Due diligence and disclosure

Scope of due diligence

What is the typical scope of due diligence in your jurisdiction? Do sellers usually provide due diligence reports to prospective buyers? Can buyers usually rely on due diligence reports produced for the seller?

As in other jurisdictions, the scope of due diligence can vary widely, typically depending on the amount and risk profile of the investment. Matters that are typically covered include corporate structure and organisation, permits and licences, litigation and government investigations, finances, material contracts, intellectual property, and employee matters. Buyers are expected to conduct their own due diligence, including preparation of due diligence reports.

Liability for statements

Can a seller be liable for pre-contractual or misleading statements? Can any such liability be excluded by agreement between the parties?

As the Civil Code of Taiwan recognises a pre-contractual duty to act in good faith, a seller can be liable for pre-contractual or misleading statements.
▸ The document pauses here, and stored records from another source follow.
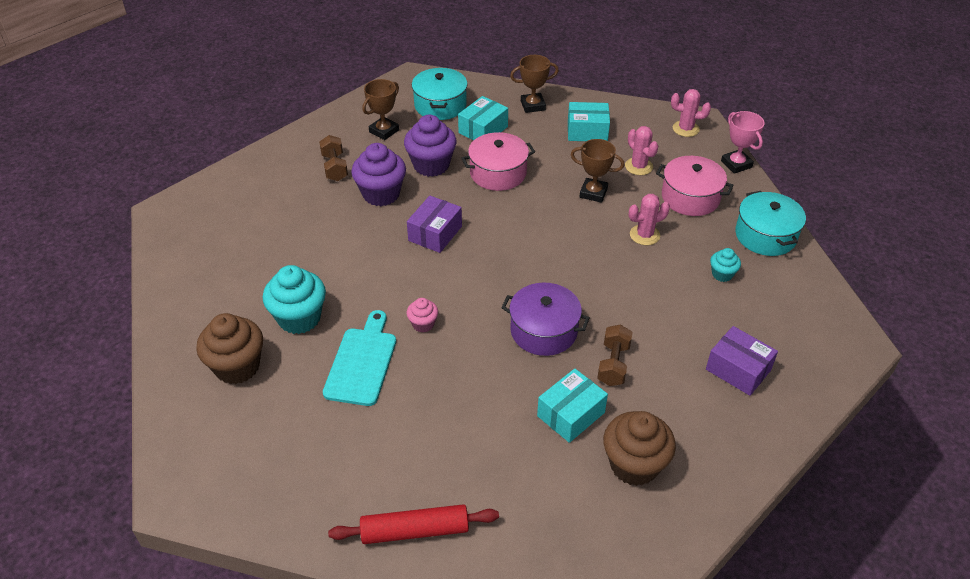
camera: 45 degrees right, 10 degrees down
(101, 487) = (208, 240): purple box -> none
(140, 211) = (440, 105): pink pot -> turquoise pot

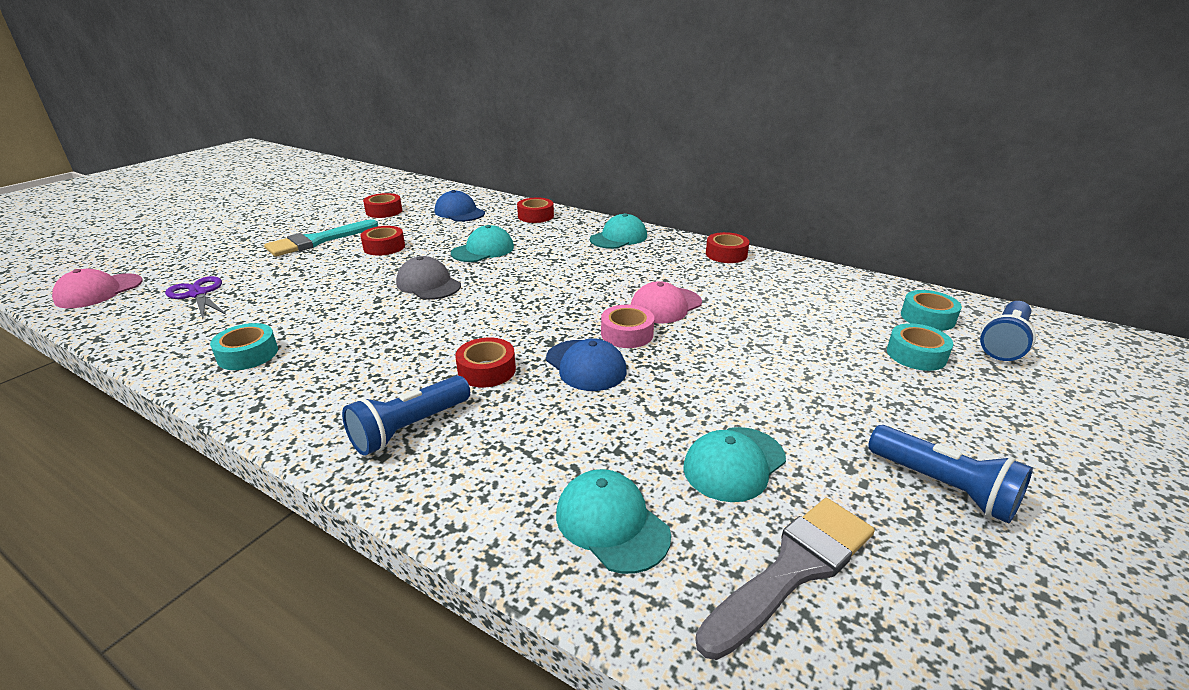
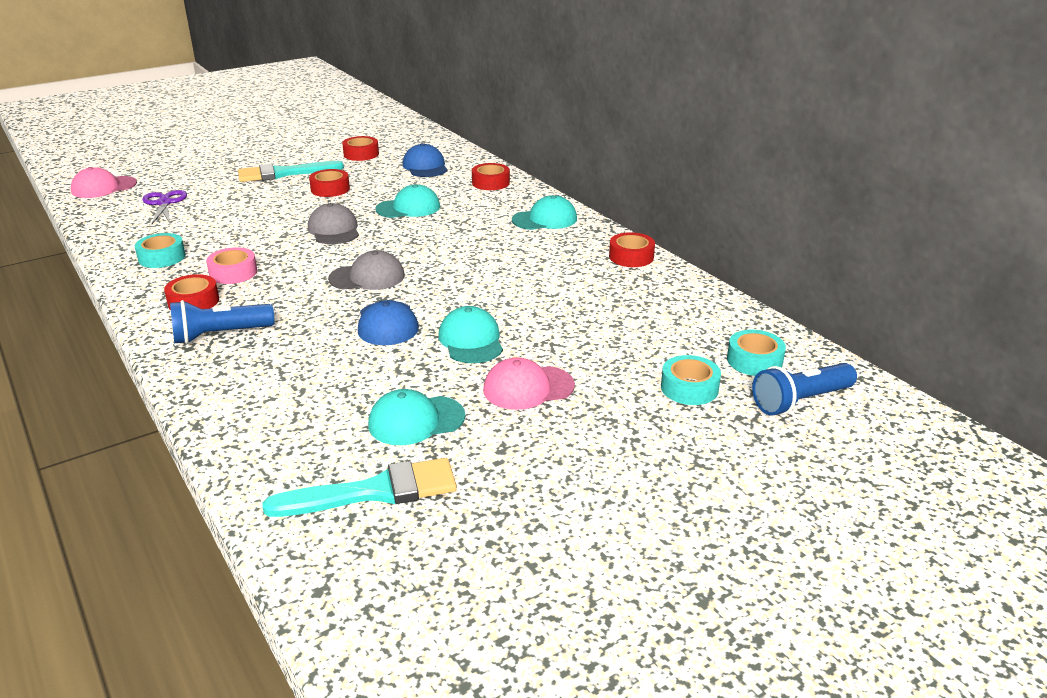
camera: 25 degrees right, 0 degrees up
(487, 370) = (310, 309): red tape -> red tape (193, 301)
(513, 323) = (367, 277): none -> grey cap
(611, 524) = (288, 429): turquoise cap -> turquoise cap (471, 340)
(627, 334) = (448, 307): pink tape -> pink tape (233, 273)
(665, 306) = (511, 292): pink cap -> pink cap (528, 388)
(793, 569) = (374, 491): grey brush -> turquoise brush
(943, 487) = (558, 483): blue flashlight -> none

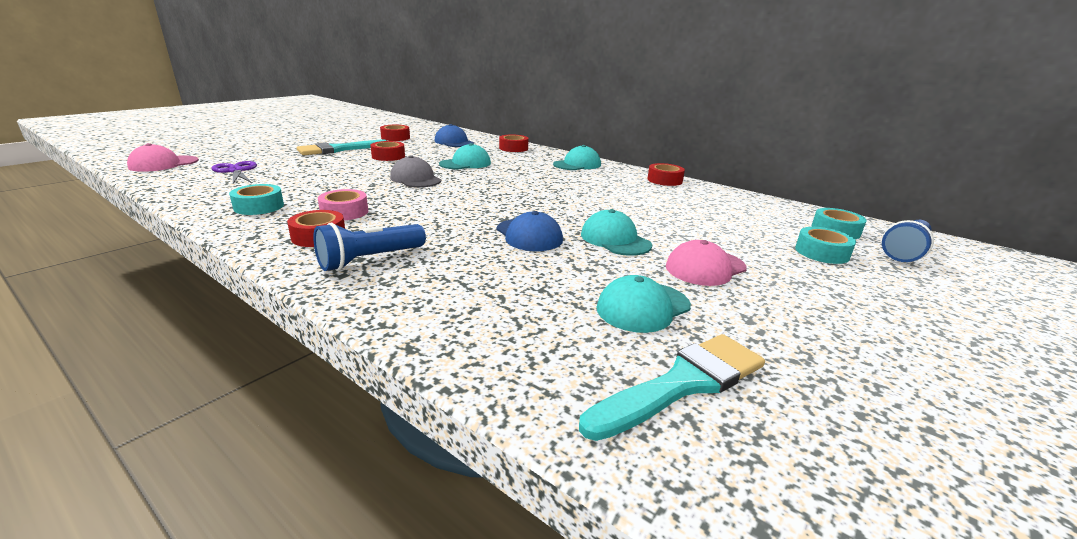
camera: 20 degrees left, 5 degrees down
(367, 277) = (476, 206): grey cap -> none

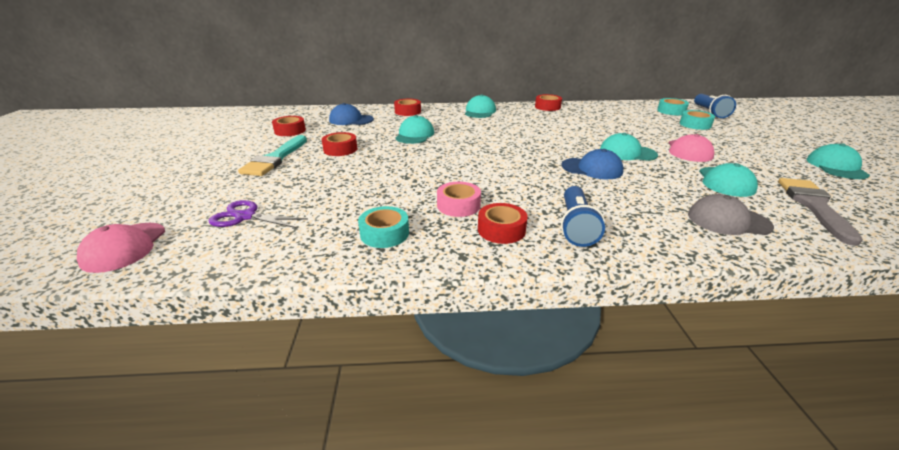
camera: 40 degrees left, 5 degrees up
(415, 179) = (421, 160): grey cap -> grey cap (728, 220)
(683, 383) = (814, 206): turquoise brush -> grey brush
(922, 383) = (836, 167): none -> turquoise cap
The transaction documents may include a provision that limits seller liability only to those express representations and warranties in the definitive agreements, but a court may find that such limitation should not apply where there is evidence of fraud or bad faith.
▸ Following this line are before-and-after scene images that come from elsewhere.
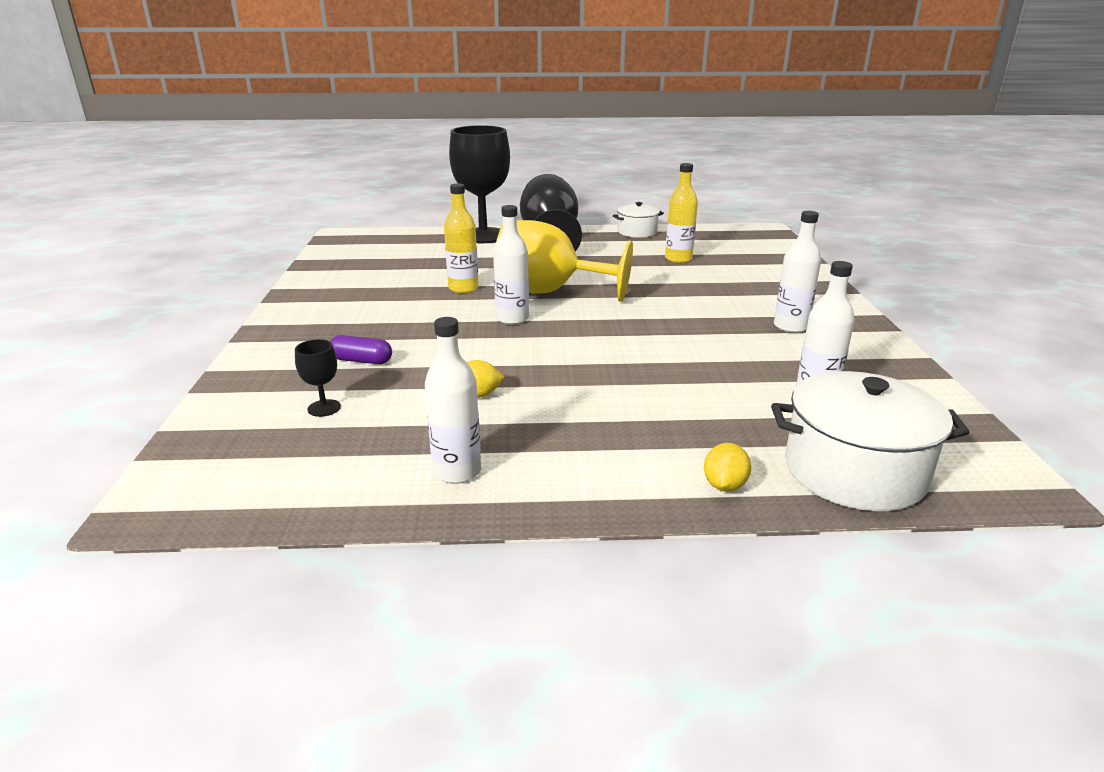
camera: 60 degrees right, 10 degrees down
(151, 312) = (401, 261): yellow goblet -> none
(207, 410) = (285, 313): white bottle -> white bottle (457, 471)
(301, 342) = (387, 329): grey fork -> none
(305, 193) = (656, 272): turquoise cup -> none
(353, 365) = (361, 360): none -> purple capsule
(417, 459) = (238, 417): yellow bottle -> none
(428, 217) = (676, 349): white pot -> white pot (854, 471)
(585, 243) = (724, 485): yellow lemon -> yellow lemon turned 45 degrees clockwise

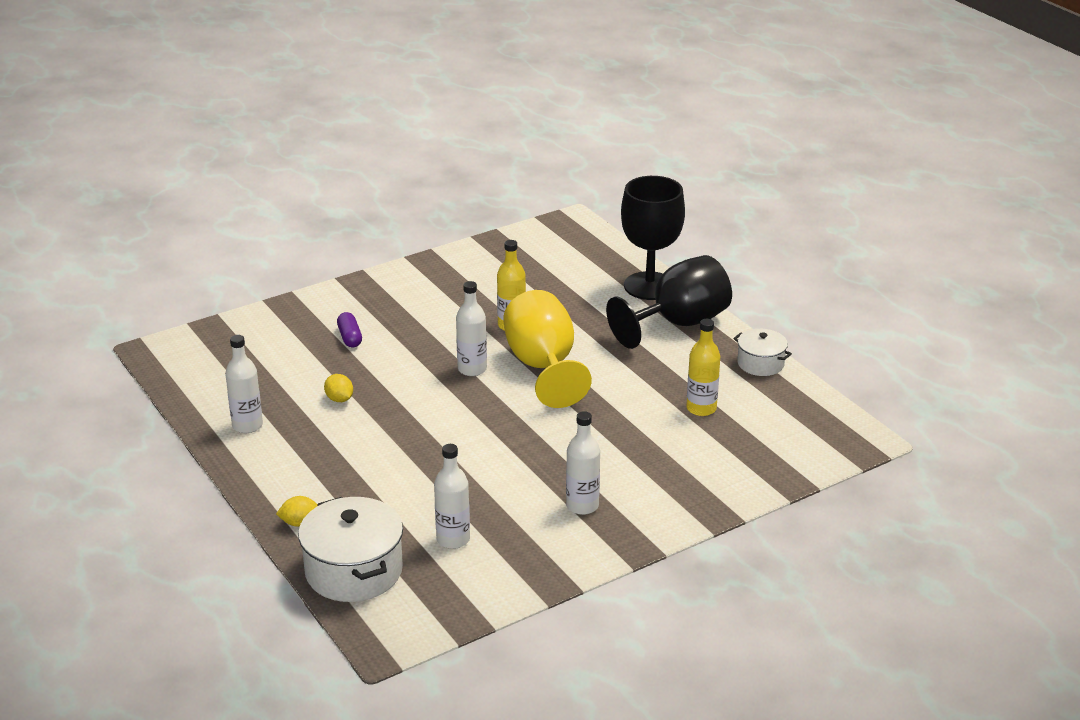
camera: 60 degrees right, 5 degrees up
(324, 408) = (280, 352): black goblet -> none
Publicly available information

What information is publicly available on private companies and their assets? What searches of such information might a buyer customarily carry out before entering into an agreement?

Limited basic corporate information is available for all Taiwan companies, including the total authorised and issued share capital, and the names and respective shareholdings of directors and supervisors. Notably, full shareholding information is not publicly available, unless all of the shares are held by the directors and supervisors.

Additional searches can be performed to check for litigation records or administrative penalties, but such publicly available information is limited and may not be complete.

Impact of deemed or actual knowledge

What impact might a buyer’s actual or deemed knowledge have on claims it may seek to bring against a seller relating to a transaction?

In general, if a buyer has knowledge of circumstances that constitute a claim before signing, the seller may be able to defend against liability in regard to this claim, but because enforcement of such provisions has not been significantly tested in the courts, it is generally advisable that the parties should carefully define the coverage of knowledge to avoid any unnecessary disputes.